=== Task prompt ===
Carry on the mailing-list thread about field order in Pig's JsonLoader schema, starting after the last message shown.

== Excerpted text

Home | About | Sematext search-lucene.com search-hadoop.com
NEW: Monitor These Apps!
elasticsearch, apache solr, apache hbase, hadoop, redis, casssandra, amazon cloudwatch, mysql, memcached, apache kafka, apache zookeeper, apache storm, ubuntu, centOS, red hat, debian, puppet labs, java, senseiDB
 Search Hadoop and all its subprojects:

Switch to Threaded View
Pig >> mail # user >> JsonLoader schema field order shouldn't matter


Copy link to this message
-
Re: JsonLoader schema field order shouldn't matter
Tim, can you open a github issue with EB about compiling against 0.10?
I think this is an easy fix.
On Tue, Jan 8, 2013 at 9:38 AM, Alan Gates <[EMAIL PROTECTED]> wrote:

> I would open a new JIRA, since 1914 is focussed on building an alternative
> that discovers schema, while you are wanting to improve the existing one.
>
> Alan.
>
> On Jan 7, 2013, at 5:02 PM, Tim Sell wrote:
>
> > This seems like a bug to me. It makes it risky to work with JSON data
> > generated by something other than Pig since the ordering might change.
> > What do you think?
> >
> > I didn't see a bug for it in Jira, so would this (still open) one be
> > the place to mention it? Or should I make a new one?
> > https://issues.apache.org/jira/browse/PIG-1914
> >
> > ~T
> >
> >
> > On 7 January 2013 20:24, Alan Gates <[EMAIL PROTECTED]> wrote:
> >> Currently the JsonLoader does assume ordering of the fields.  It does
> not do any name matching against the given schema to find the right field.
> >>
> >> Alan.

====
== Excerpted records

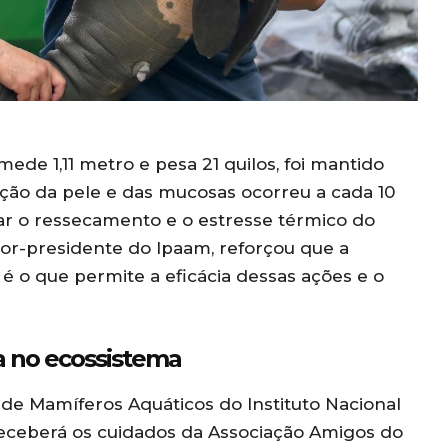
mede 1,11 metro e pesa 21 quilos, foi mantido
ção da pele e das mucosas ocorreu a cada 10
tar o ressecamento e o estresse térmico do
tor-presidente do Ipaam, reforçou que a
 é o que permite a eficácia dessas ações e o
a no ecossistema
o de Mamíferos Aquáticos do Instituto Nacional
 receberá os cuidados da Associação Amigos do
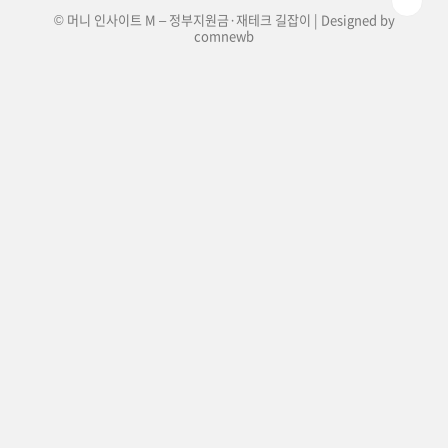
© 머니 인사이트 M – 정부지원금·재테크 길잡이 | Designed by
comnewb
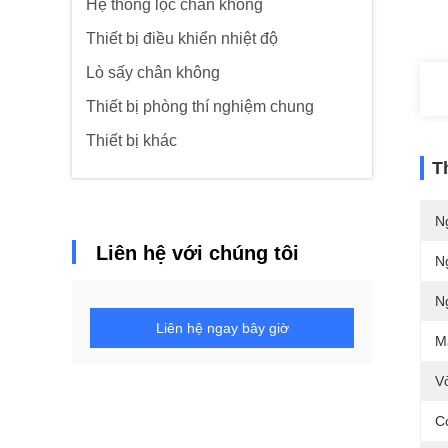
Hệ thống lọc chân không
Thiết bị điều khiển nhiệt độ
Lò sấy chân không
Thiết bị phòng thí nghiệm chung
Thiết bị khác
T
N
Liên hệ với chúng tôi
N
N
Liên hệ ngay bây giờ
M
V
C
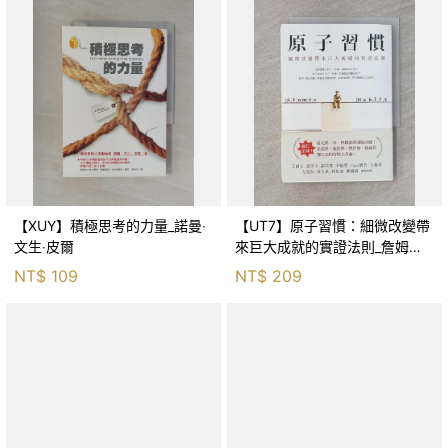
【XUY】積極思考的力量_諾曼‧
【UT7】原子習慣：細微改變帶
文生‧皮爾
來巨大成就的實證法則_詹姆斯‧
克利爾, 蔡世偉
NT$
109
NT$
209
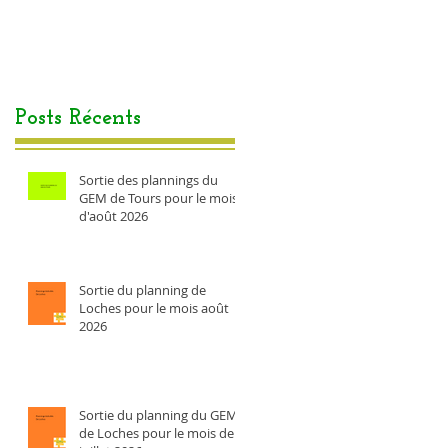
Posts Récents
Sortie des plannings du
GEM de Tours pour le mois
d'août 2026
Sortie du planning de
Loches pour le mois août
2026
Sortie du planning du GEM
de Loches pour le mois de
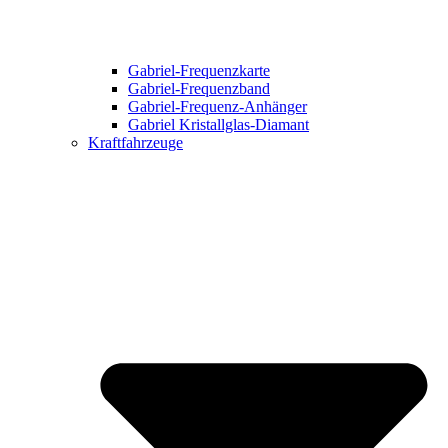
Gabriel-Frequenzkarte
Gabriel-Frequenzband
Gabriel-Frequenz-Anhänger
Gabriel Kristallglas-Diamant
Kraftfahrzeuge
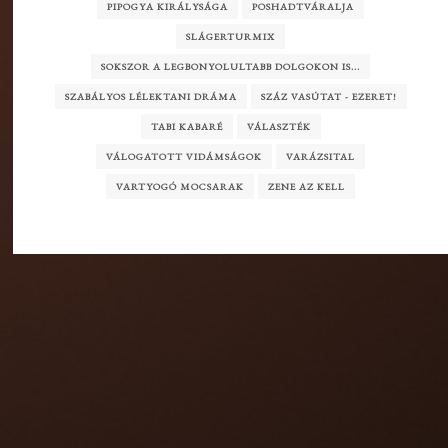
PIPOGYA KIRÁLYSÁGA
POSHADTVÁRALJA
SLÁGERTURMIX
SOKSZOR A LEGBONYOLULTABB DOLGOKON IS...
SZABÁLYOS LÉLEKTANI DRÁMA
SZÁZ VASÚTAT - EZERET!
TABI KABARÉ
VÁLASZTÉK
VÁLOGATOTT VIDÁMSÁGOK
VARÁZSITAL
VARTYOGÓ MOCSARAK
ZENE AZ KELL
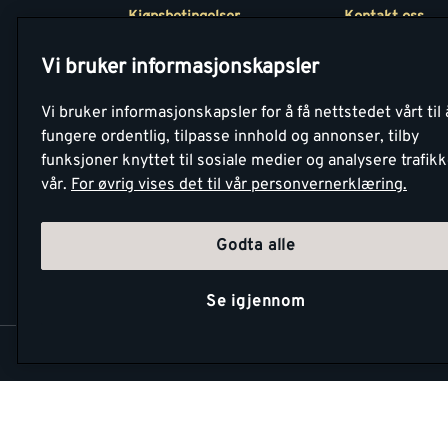
Kjøpsbetingelser
Kontakt oss
Betaling
Tjenester
Vi bruker informasjonskapsler
Netthandel
Montér Klubb
Vi bruker informasjonskapsler for å få nettstedet vårt til 
Retur- og
Medlemsavtale
fungere ordentlig, tilpasse innhold og annonser, tilby
angrerettsskjema
funksjoner knyttet til sosiale medier og analysere trafik
Montér Bedrift
vår.
For øvrig vises det til vår personvernerklæring.
Retur av EE-avf
Godta alle
Se igjennom
Copyright Montér 2026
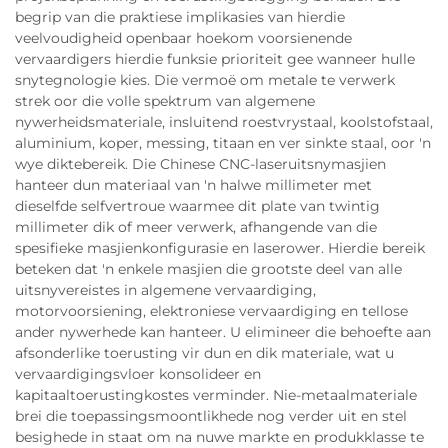
begrip van die praktiese implikasies van hierdie
veelvoudigheid openbaar hoekom voorsienende
vervaardigers hierdie funksie prioriteit gee wanneer hulle
snytegnologie kies. Die vermoë om metale te verwerk
strek oor die volle spektrum van algemene
nywerheidsmateriale, insluitend roestvrystaal, koolstofstaal,
aluminium, koper, messing, titaan en ver sinkte staal, oor 'n
wye diktebereik. Die Chinese CNC-laseruitsnymasjien
hanteer dun materiaal van 'n halwe millimeter met
dieselfde selfvertroue waarmee dit plate van twintig
millimeter dik of meer verwerk, afhangende van die
spesifieke masjienkonfigurasie en laserower. Hierdie bereik
beteken dat 'n enkele masjien die grootste deel van alle
uitsnyvereistes in algemene vervaardiging,
motorvoorsiening, elektroniese vervaardiging en tellose
ander nywerhede kan hanteer. U elimineer die behoefte aan
afsonderlike toerusting vir dun en dik materiale, wat u
vervaardigingsvloer konsolideer en
kapitaaltoerustingkostes verminder. Nie-metaalmateriale
brei die toepassingsmoontlikhede nog verder uit en stel
besighede in staat om na nuwe markte en produkklasse te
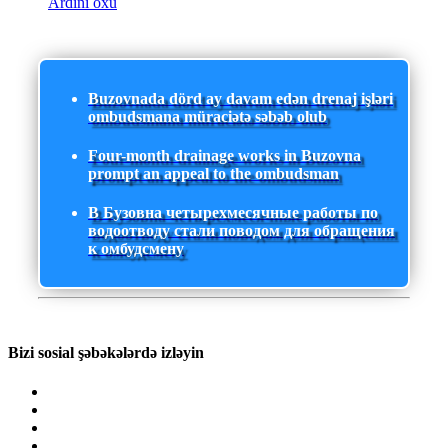
Ardını oxu
Buzovnada dörd ay davam edən drenaj işləri
ombudsmana müraciətə səbəb olub
Four-month drainage works in Buzovna
prompt an appeal to the ombudsman
В Бузовна четырехмесячные работы по
водоотводу стали поводом для обращения
к омбудсмену
Bizi sosial şəbəkələrdə izləyin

====

=== Answer box ===
> >>
> >> On Jan 7, 2013, at 11:56 AM, Tim Sell wrote:
> >>
> >>> When using JsonLoader with Pig 0.10.0
> >>>
> >>> if I have an input.json file that looks like this:
> >>>
> >>> {"date": "2007-08-25", "id": 16}
> >>> {"date": "2007-09-08", "id": 17}
> >>> {"date": "2007-09-15", "id": 18}
> >>>
> >>> And I use
> >>>
> >>> a = LOAD 'input.json' USING JsonLoader('id:int,date:chararray');
> >>> DUMP a;
> >>>
> >>> I get errors when it tries to force the date fields into an integer.
> >>>
> >>> Shouldn't this work independent of the ordering of the schema fields?
> >>> Json writers generally don't make guarantees about the ordering.
> >>>
> >>> One alternative (though annoying) would to be use elephant bird
> >>> instead, but I can't get that to compile against hadoop 2.0.0 and Pig
> >>> 0.10.0.
> >>>
> >>> ~Tim
> >>
>
>
NEW: Monitor These Apps!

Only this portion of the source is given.